I was put on Xeloda, an oral chemotherapy immediately. My cancer markers started going down and scans show some decrease in volume in my liver mets. Side effects for me, were minimal, mainly tiredness and weepy eyes.
I celebrated my 5 year cancerversary and my 60th birthday in 2016. When I was first given this diagnosis, I was not sure whether either would occur. The statistics are scary. Yet apart from time spent on treatments, and going for scans etc., life has been relatively normal, and good. In June of 2016, I went on a holiday travelling through China and Russia for a month. Another interesting holiday!
Scans in December 2016, showed that Xeloda had cleared all mets in my liver but there was significant progression in my bones.
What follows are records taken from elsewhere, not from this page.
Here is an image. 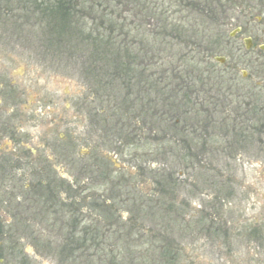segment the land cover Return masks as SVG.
Listing matches in <instances>:
<instances>
[{
	"label": "rangeland",
	"instance_id": "1",
	"mask_svg": "<svg viewBox=\"0 0 264 264\" xmlns=\"http://www.w3.org/2000/svg\"><path fill=\"white\" fill-rule=\"evenodd\" d=\"M163 1L165 6L161 5L160 10H166L167 15H171L168 22H174L184 16L176 14V10L168 6L170 0ZM262 2L263 5H261ZM37 3L40 1L0 0V69L7 67L9 79L16 80L19 86L25 87L27 101L25 104L27 105H33V102L40 98L48 101L51 95L60 100L59 107H64L66 102H70L74 116L72 128L74 134L86 131V124L95 133H97V127L100 130L103 129L104 134L100 137H103L104 141L101 142L99 152L112 159L116 145L119 142V145L124 143L126 145V142L130 140V122L134 125L138 118L139 127L146 130L153 127L155 118H152L151 112H147L150 109L148 100H153L154 92L150 86L147 87L148 91L150 90L149 93L141 92L145 89L144 83L137 86L135 81L139 72L133 76V82L129 80L131 91L127 89V80L114 82L112 88L105 90L102 81L105 77L106 65L110 64L113 69L116 67L114 65L120 64L118 53H116L118 48H128L134 51L133 55L143 57L147 47H156L158 43L155 42L154 35L149 29L145 28L146 34L131 29L134 34V37H131L133 40L136 35L148 37L143 40L142 49L140 43L126 45L123 43L124 38L121 37L120 30L116 28L117 36L114 38L116 52L114 53V46H108L104 39L100 42L96 38V31L93 35L95 42L92 41V37H89L91 28L86 21L84 24L74 18L73 32L70 29L72 18H70V26L65 27L64 22L54 18L55 22L51 21L52 26L49 23L48 27L41 29L38 18L44 19L45 16L41 15L40 10L36 8ZM177 11L180 13L178 9ZM96 12L98 19L102 21L113 19L108 15L103 18L100 11ZM17 17H30L33 25L30 23L24 25V22ZM228 18L230 19L228 24L223 31L221 30L224 34L222 41L218 37L220 33L216 27H213L209 33L201 34L204 35L205 40L203 36L197 39L202 43L200 46L202 50L208 49L213 52L212 60L217 65L215 69H212L216 72L214 74L216 80L214 79L213 82L223 84V90L216 89L221 91L219 92L221 94L216 97L223 99L226 94L228 100L225 104L232 108L242 106L243 100H250L252 97L251 102L254 100L264 108V51L260 50V47L264 46V0H246L242 8L233 12ZM128 19L135 20L132 14L128 15ZM113 20L117 25L120 24V20L116 18ZM138 20L136 19L137 22ZM47 22L44 23L47 24ZM238 29L241 30L238 32ZM246 40H251L250 49H247ZM177 46L183 47L175 43L173 48H176V51L179 50ZM169 52L170 47L164 49L166 56ZM217 57L225 58V63L217 62L215 60ZM94 59L99 60L100 64L94 63ZM161 65L158 67L161 68ZM167 66L164 62V67ZM96 68L98 73L94 74ZM154 69L155 67L148 68L147 75L150 76ZM152 77L148 79L152 81ZM141 80L144 81L145 77ZM96 90L101 93L96 95ZM130 92L131 95L128 96ZM106 94L111 97L108 101ZM215 94H217L216 91ZM237 96L240 97L237 98ZM258 96L260 99H257ZM77 108H83V112L78 113ZM113 109L117 110L116 117H114ZM41 111L45 114V110L41 108ZM53 123L54 121L52 125ZM95 124L99 125L96 127ZM48 127V123L38 124L39 130L34 131L29 128L27 132L38 137L39 133ZM149 132L141 131L142 135L151 138L152 135ZM262 132L260 135L256 133L251 138L239 141L228 132L217 130L216 136H220V140L212 143L216 150L218 148L216 153L211 154L206 151L202 156L200 148L197 150L198 153L194 152L198 157H205L202 159L209 164V166L207 163L204 165L206 169L210 168L212 163L218 166L217 177H213L215 173L212 169L210 174L200 171L196 174L199 179L197 183L191 180L193 177L188 169L178 167L179 161H182V147L171 151V145L169 158L158 156L157 161L156 157H153L155 149L158 148V144L155 143L149 145L143 143L144 145H140L143 146L142 148L131 146L124 150L125 155L120 156V162L116 160L117 165H115V167H119L120 163L124 165L125 178L123 179L119 175L118 177L114 175L113 178L105 177V173L92 164L87 172L94 175L91 182L78 179L79 174L72 177L73 182L76 184L79 181L82 187H84L83 182L90 183L88 189L93 193L91 195L93 199L105 194L110 200L108 205L112 204L124 219H128L131 213L142 218L144 212L138 214L139 210L134 208L137 205L132 202L123 203L128 199L127 190L120 191V184L124 185L125 181L137 183L144 192H149L150 188L152 191L153 188V181L149 178L142 181L139 178L132 179L136 176L139 164L148 165L154 160L152 168L165 165L168 166L169 173L171 171L174 173L175 180L174 183H170L167 199L175 205L168 203L164 209L160 207V210H150L147 218L144 217L142 220L147 226H157L160 230L166 227L165 231L163 229L161 232V235L165 236V242L173 247L178 246L180 251L166 254L165 259L158 258V253L146 252L150 246V237L144 240L134 238L136 242L130 244H134L131 246L133 249L125 251V246H129L125 237L121 239L120 235H110L105 236L104 239L101 238L105 241L103 244L96 241L97 246L90 247L91 249L88 250L87 255L94 256L93 264L99 263L98 257L103 260L101 264H264V130ZM198 133L200 139L201 132ZM186 138L190 141L193 137L187 134ZM82 149L83 155L88 153L86 147L83 146ZM96 155L97 158L91 155L89 159L96 160L94 162L98 164L109 165V162L100 158L97 152ZM135 155L141 158L133 159ZM108 165L105 169L103 168L104 171L107 170ZM76 171L78 170L74 168V174ZM78 173L81 174L80 171ZM69 175L63 173L62 179L70 181ZM35 180L23 178L22 185L26 187L31 181L33 186ZM113 183H119L114 185L115 190L107 185ZM75 187H73L72 211L79 210L76 212L75 217H78L76 219L68 215L70 205L66 210L64 196L59 192L52 195L58 201L56 209L59 205L63 206L62 211L58 213L60 215L57 217L56 226L45 223L48 221H42L39 214L41 203H37L36 200L24 201L25 197H23L20 202L15 199L16 196H12L13 201L8 200L10 202L6 208L8 215L4 216V219L7 222L13 220L12 225L0 227V235L7 236L6 241L0 242V264H91L86 260L87 258L80 257L83 255L81 247H84L85 240H92L89 244L94 242L91 238L98 239L99 234H90L88 238H85L81 231L83 228L87 229L92 221L99 220L100 214L97 209H101V206L95 208L94 205H88L85 199H82L87 195L83 193L84 188ZM36 188L45 190L42 187ZM22 192L27 191L22 190ZM74 192H77V195ZM183 215L187 216L186 219ZM73 221L79 223L77 227L79 235L71 234L74 241L71 246L68 244L67 233H71L72 226L67 225ZM116 223L114 221V224ZM50 238L57 239L58 242L51 241ZM66 245L67 250L75 253L63 251ZM60 253L66 257H78V259L65 263L62 258L59 259Z\"/></svg>",
	"mask_w": 264,
	"mask_h": 264
},
{
	"label": "trees",
	"instance_id": "2",
	"mask_svg": "<svg viewBox=\"0 0 264 264\" xmlns=\"http://www.w3.org/2000/svg\"><path fill=\"white\" fill-rule=\"evenodd\" d=\"M36 1H40V3L36 4V8L40 10L42 13L41 15L45 16L44 19L38 18L41 29L48 27V24L51 23V21L55 22L54 18H59V20L64 22L65 27L71 25L70 18H72V28L70 26L71 32H73L74 18L80 20V22L84 24L86 21L91 28L89 29V37H92V41L95 42L93 35L97 32L95 34L96 38L100 42L104 39V42L108 46H114V53L116 52V44L114 43V38L117 36L116 28L120 30V35L124 38L123 43H126V45H135L134 43H140L141 49L144 44L143 40L148 37L144 35L141 37L136 35V38L133 40V38H131L134 37L132 30L136 29L138 33L146 34L144 29L148 28L154 35L153 37L158 45L151 48L147 47L143 57L133 55L134 51H131L128 48H118V52L116 53H118L120 64L114 65V67H116L113 69L110 64L106 65L105 77L102 81L103 88L105 90L106 88H112L114 82L116 83L117 81L121 82V80H127V89L128 91H131L129 80L131 79L132 81H130L133 82V76L139 72L136 76L138 78L135 81L137 86L144 83L145 89L141 92L149 93L150 90L148 91V86H150V89L154 92L153 100H148L150 109H148L147 112H151L152 118H155L153 127H151L150 130L139 127L138 118L136 119L134 125L130 122L131 132L129 133V142H126V145L125 143L123 145H119V142V146L116 145L115 147V149L119 151L120 156H124V150H127L131 146L142 148L143 146L140 145L143 143H145V145L155 143L158 144V148L160 147V149L156 148V152L153 150L152 154L154 152L153 157L155 156V159L158 161V156L169 158V147L171 145V151L175 150L177 147H182V161H179L180 164H178V167L188 169L189 173L193 177L191 180H193V183H197V180L199 181V179L196 174L200 173V171L210 174V169H212V172L215 173V176L213 177H217L218 166H215L214 163H212L210 164V168L206 169L204 165L207 163L209 166V164L206 160H203L205 157H202V159L200 156L198 157L194 154V152H197L198 148H200L202 156H204L206 151L211 154L217 152L218 148L216 150V147H213L214 144H212L215 140H220V136H216L217 130H224L239 141L240 139H246L248 137L251 138L256 133L258 135L263 133L264 108H262L260 104H257L258 102H254V100L251 102L252 97H250V100H243V105L236 108L226 106L225 103L228 100L226 94L223 99L216 97V95L219 96V94H221L219 93L221 91H217L216 89L223 90V84H216L213 82L216 80L214 76L216 72L212 70L215 69L216 65L212 60L213 52H210L208 49L202 50L200 47L202 43L197 40L198 37L201 36H203L205 40L204 35L201 34L209 33L213 30V27H216L217 31L220 33L218 37L222 41L224 36L222 32L223 28L230 20L228 17H230L233 12H236L237 10L239 11V9L245 4L246 0H170V4L168 6L175 9L176 14L184 15L174 22H168L171 15H167L166 10H160L161 5L165 6V2L163 0ZM261 5H263V2ZM97 10L102 13L103 18L107 15L111 16L113 19L116 18L120 20V24L117 25L116 22L114 23L113 19H103V21L98 19ZM125 14L126 16H124ZM130 14L133 15L135 20L132 21L128 19V15ZM17 18L21 22H24V25L28 23L32 24L30 17ZM136 19H139L138 22ZM46 21H48L47 24H45ZM66 41L69 42L68 40ZM175 43L180 46L182 45L183 47L177 46L179 50L176 51V48H173ZM168 47H170V52L166 56L164 54V49ZM94 60V63L100 64L99 60ZM164 62L168 65L167 67H164ZM160 65L161 68H159ZM154 67V72L148 76L146 70ZM111 69L113 71H111ZM95 73H98V68L94 71V74ZM143 77H145L144 81L141 80ZM148 77H152V81L149 80ZM215 91L217 94H215ZM96 92V95L101 93L98 90H96ZM148 93L147 97L149 96ZM130 95L131 92L128 96ZM105 97H107V101L111 99L108 94H106ZM239 97L240 96H237V98ZM257 99H260L259 96ZM115 111L117 110L113 109L114 117H116ZM193 114L194 117H192ZM142 130H145V132L150 131L149 133L152 135L151 138L147 137V135H142ZM198 132H201L200 139L198 137ZM187 134H189L190 137H193L190 141L186 138ZM222 140H226V138H222ZM193 147L195 149H193ZM136 158H141V156L135 155L133 159ZM153 165L154 160L148 165L146 163H140L136 176L132 177L134 180L139 178L140 181L149 178L153 181L152 191L150 188V190H148L149 192H144L139 184H132L128 181H125L124 185L120 184V191L123 189L124 191L127 190L126 196L128 199L123 201V203L132 202L137 205V207L134 208L139 210L138 214L144 212L142 218H147L150 210H160V207L164 209L165 205L168 203L175 205L174 202H170L169 199H167L170 183H174L175 180L174 173H172V171L169 173L168 166L163 165L154 169L152 168ZM114 175L117 177L119 175L122 179L125 178L124 171L116 174L112 173L110 175H108L107 171H105L104 174L105 177L108 176L112 178ZM116 184L119 183L107 185L112 186L113 190H115L116 186L114 185ZM76 187H82L80 182H76ZM74 193L77 195V192ZM83 193L87 194L85 195V198L82 199H85L84 201L88 205H94L95 208L101 206V209H97L100 214L98 216L99 220L92 221L91 225L88 226L87 229L83 228L81 231L83 237L85 238H88L90 234H99L98 239L91 238L94 240L91 244H89V241L92 240H85L83 242L84 247H81L83 255H80L82 259L85 257L91 264L95 263L94 256L87 255L88 250L91 249L90 247L95 248V246H97L95 243L96 241H99V243L102 242L103 244L105 241L101 238L104 239L110 235H120L121 239H124L125 237L129 244V246H125V251H131L133 249L131 246L134 244H130L136 242L134 238L144 240L149 237L150 240H148L150 241V246H148V248L151 250L148 249L146 252L151 251V253H158V258L165 259L166 254L180 251L178 246L173 247L165 242V236H162L161 232H163V229L165 231L166 227L160 230L157 226H147L146 222L142 220V218L134 216L131 212H129L131 214L128 219H124L122 214H119L118 210L115 209L112 204L108 205L110 200L105 194L97 196L93 199L91 196L93 193H91L90 190L84 189ZM72 205L69 213H71L70 216L75 217L77 216L76 212L79 210L75 209L72 211ZM183 217L186 219L187 216L183 215ZM76 218L78 217H75V219ZM114 221L117 223L114 224ZM67 226H72L70 227L71 233L67 234L68 244L73 246L74 241L72 237L74 235H79L77 230L79 223H75L73 221ZM50 240L57 241V239L52 240V238H50ZM172 242L176 243L175 241ZM67 249L68 246L66 245V248H64L63 251L72 252ZM153 249H155V251ZM60 254L61 256H58L59 259L61 260L62 258V261L65 263L71 262L73 259H78V257L71 258L64 256L62 253ZM161 259L159 260L161 261ZM98 261V264H101L103 260H101V257H98Z\"/></svg>",
	"mask_w": 264,
	"mask_h": 264
},
{
	"label": "flooded vegetation",
	"instance_id": "3",
	"mask_svg": "<svg viewBox=\"0 0 264 264\" xmlns=\"http://www.w3.org/2000/svg\"><path fill=\"white\" fill-rule=\"evenodd\" d=\"M240 30L238 29L237 31L239 32ZM262 47L264 46H261L260 50L263 52L264 49ZM24 88L19 86L16 80L9 79V69L7 67L0 69L1 228L12 225L11 221L13 219L8 222L4 219V216L8 215V210L6 209L10 203L8 200H14L12 196H16L15 199L20 202L25 197L24 201L33 199V201L36 200L37 203H41L39 204L41 205L39 214L42 217V221H48L45 223L56 226L57 217L60 215L58 213L62 211L63 206L59 205L58 209H56L58 201L52 195H56L57 192L62 194L66 210L68 205H70L68 211L70 212L73 203V187L76 186L72 177H76L79 174L80 178L78 179H85L87 182H91L94 175L87 174L91 164L100 169L101 172L105 173L107 171L108 175L124 171L125 168L121 163L119 167H115L117 165L116 160L120 162V153L117 149L114 150V159L99 152L101 142L103 143L104 141V138L100 137V135L104 134L102 132L103 129L100 130L97 127L99 124H95L97 133L86 124V131L74 134L72 130L74 116L70 102H66L64 107H59L61 104L60 100L51 95L48 101H43L40 98L34 101L33 105H27L25 104L27 101ZM41 108L45 110V114L42 113ZM81 112H83V108L78 109V113L81 114ZM52 121H54L53 125ZM45 123H48L49 127L39 133L38 137L27 132L30 129L37 131L39 130L38 124L43 125ZM83 146L88 151L84 155L82 153ZM96 152L100 158L102 157V159L109 162L107 170H103L107 166L104 163L98 164L94 162L96 160L91 161L89 159L91 155L97 158ZM74 168L78 170L76 174L73 172ZM79 171L81 174L78 173ZM63 173L70 174L71 180L64 181L62 179ZM90 176L91 178L89 179ZM23 178L36 180L33 186L30 181V185L25 187L22 185ZM16 182L17 185H15ZM83 184L84 187L81 188L89 190L88 185L90 183L85 184L83 182ZM36 187H42L45 190L41 191ZM22 190L27 192H22ZM52 198L54 199L52 200ZM68 215H71V213H68ZM6 238L7 236L0 235V242L6 241Z\"/></svg>",
	"mask_w": 264,
	"mask_h": 264
},
{
	"label": "water",
	"instance_id": "4",
	"mask_svg": "<svg viewBox=\"0 0 264 264\" xmlns=\"http://www.w3.org/2000/svg\"><path fill=\"white\" fill-rule=\"evenodd\" d=\"M251 45H252L251 40H246L247 49H250L252 47ZM262 48L264 49V47H262ZM215 60L217 62H219L220 64L225 63V58L217 57V58H215Z\"/></svg>",
	"mask_w": 264,
	"mask_h": 264
}]
</instances>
Xeloda was stopped and I was put on Tamoxifen. Cancer markers started rising and scans in March showed more progression in my bones and lymph nodes, but that my liver and lungs were clear. I was put on Eribulin in March 2017. Latest scans in June show that my bones have stabilized and my liver and lungs are still clear which means this treatment is working just now. Only side effects are tiredness and loss of appetite, and a few more aches in my bones and joints. I am touring South Africa in August/September. What happens after that I do not know?